This is a page that curates AI-related papers published worldwide. All content here is summarized using Google Gemini and operated on a non-profit basis. Copyright for each paper belongs to the authors and their institutions; please make sure to credit the source when sharing.
This paper proposes Omni-Effects, a novel model capable of generating and spatially controlling diverse visual effects (VFX) within a single framework. Existing LoRA-based VFX generation models struggle with spatial control of multiple effects due to their effect-specific learning. Omni-Effects addresses this challenge through LoRA-based Mixing of Experts (LoRA-MoE) and Spatial Awareness Prompts (SAP). LoRA-MoE integrates multiple effects while mitigating inter-task interference, while SAP integrates spatial mask information into text tokens to enable precise spatial control. Furthermore, the Independent Information Flow (IIF) module separates control signals for individual effects, preventing unwanted mixing. We also present Omni-VFX, a comprehensive VFX dataset built using a novel data collection pipeline, and a dedicated VFX evaluation framework.
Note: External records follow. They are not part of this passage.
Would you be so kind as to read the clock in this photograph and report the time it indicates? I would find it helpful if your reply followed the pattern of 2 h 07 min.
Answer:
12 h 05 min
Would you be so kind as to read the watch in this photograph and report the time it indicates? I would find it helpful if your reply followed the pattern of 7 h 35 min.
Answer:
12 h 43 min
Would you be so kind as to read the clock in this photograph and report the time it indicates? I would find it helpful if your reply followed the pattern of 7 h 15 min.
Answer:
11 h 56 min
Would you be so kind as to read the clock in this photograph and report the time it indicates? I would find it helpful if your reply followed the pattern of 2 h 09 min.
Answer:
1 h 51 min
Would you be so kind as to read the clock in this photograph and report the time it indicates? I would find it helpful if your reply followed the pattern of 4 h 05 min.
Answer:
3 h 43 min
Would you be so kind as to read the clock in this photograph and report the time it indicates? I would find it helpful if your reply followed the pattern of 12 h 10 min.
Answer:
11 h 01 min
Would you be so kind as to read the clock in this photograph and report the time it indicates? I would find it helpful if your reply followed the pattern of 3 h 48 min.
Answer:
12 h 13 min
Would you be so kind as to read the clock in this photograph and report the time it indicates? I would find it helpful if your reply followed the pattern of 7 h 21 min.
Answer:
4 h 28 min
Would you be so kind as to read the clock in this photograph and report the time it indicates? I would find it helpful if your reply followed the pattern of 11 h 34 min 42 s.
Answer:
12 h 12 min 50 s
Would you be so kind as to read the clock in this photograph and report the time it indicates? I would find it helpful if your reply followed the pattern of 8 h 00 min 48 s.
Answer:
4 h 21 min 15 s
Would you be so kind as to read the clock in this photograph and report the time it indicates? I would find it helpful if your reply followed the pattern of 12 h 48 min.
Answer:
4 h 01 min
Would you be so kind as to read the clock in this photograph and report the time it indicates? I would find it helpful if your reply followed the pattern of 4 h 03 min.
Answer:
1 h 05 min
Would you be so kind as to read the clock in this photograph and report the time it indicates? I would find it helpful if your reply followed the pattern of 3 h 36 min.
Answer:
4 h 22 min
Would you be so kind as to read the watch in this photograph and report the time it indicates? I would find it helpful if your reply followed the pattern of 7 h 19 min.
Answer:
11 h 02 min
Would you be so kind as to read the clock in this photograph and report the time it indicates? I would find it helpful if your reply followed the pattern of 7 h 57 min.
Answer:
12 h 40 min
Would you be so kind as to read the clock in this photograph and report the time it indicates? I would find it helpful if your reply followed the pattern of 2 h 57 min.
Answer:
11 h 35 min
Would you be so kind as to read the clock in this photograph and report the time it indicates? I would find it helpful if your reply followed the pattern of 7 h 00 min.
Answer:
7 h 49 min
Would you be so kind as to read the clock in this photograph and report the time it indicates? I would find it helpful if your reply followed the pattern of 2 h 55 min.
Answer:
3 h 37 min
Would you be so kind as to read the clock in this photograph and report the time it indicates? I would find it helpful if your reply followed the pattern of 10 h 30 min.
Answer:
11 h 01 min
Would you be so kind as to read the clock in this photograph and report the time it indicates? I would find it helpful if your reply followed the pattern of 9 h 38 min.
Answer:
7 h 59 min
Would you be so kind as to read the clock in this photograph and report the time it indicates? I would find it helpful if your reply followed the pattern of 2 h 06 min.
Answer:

Experimental results demonstrate that Omni-Effects achieves precise spatial control and diverse effect generation.
Takeaways, Limitations
•
Takeaways:
◦
A new method for efficiently creating and spatially controlling various VFX from a single model.
◦
Overcoming the limitations of existing LoRA-based models through LoRA-MoE and SAP.
◦
Providing a large-scale VFX dataset called Omni-VFX and a dedicated evaluation framework.
◦
Provides flexibility for users to specify both the type and location of the effect they want.
•
Limitations:
◦
Further clarification is needed regarding the size and diversity of the Omni-VFX dataset.
◦
Lack of analysis of the computational cost and training time of the proposed method.
◦
Further validation of applicability and scalability in real-world film production environments is needed.
◦
More detailed analysis of generalization performance across different types of VFX is needed.